== AIM OF THE TASK ==
Write the data out again, character for character, with no images.
___ DATASET
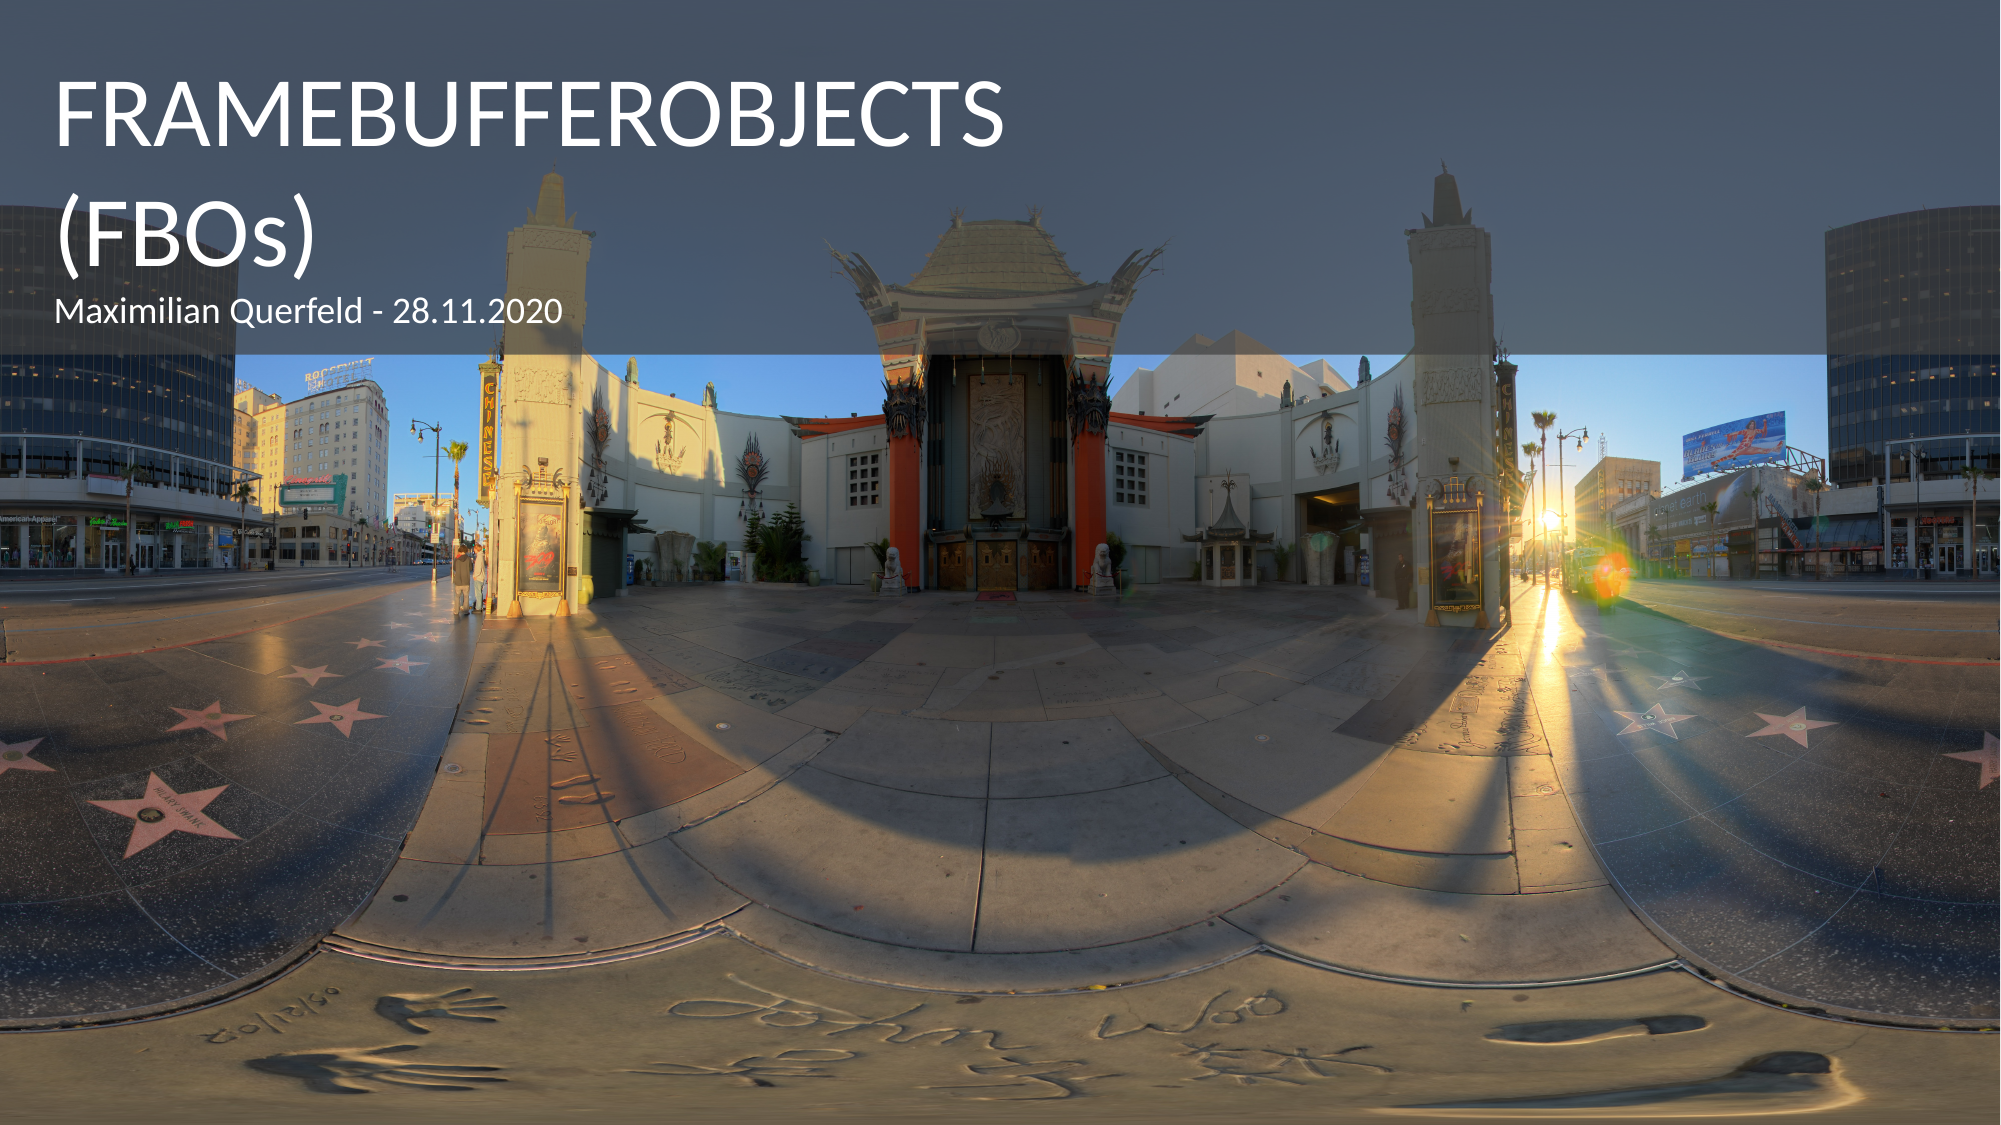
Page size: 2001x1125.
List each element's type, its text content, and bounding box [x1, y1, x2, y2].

text_box [0, 0, 2000, 356]
picture [0, 0, 2001, 1125]
text_box FRAMEBUFFEROBJECTS (FBOs) Maximilian Querfeld - 28.11.2020 [38, 38, 1142, 339]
______
== ANSWER SPACE ==
Page size: 2001x1125.
List each element's type, its text content, and bounding box [x1, y1, x2, y2].

text_box [0, 0, 2000, 356]
picture [0, 0, 2001, 1125]
text_box FRAMEBUFFEROBJECTS (FBOs) Maximilian Querfeld - 28.11.2020 [38, 38, 1142, 339]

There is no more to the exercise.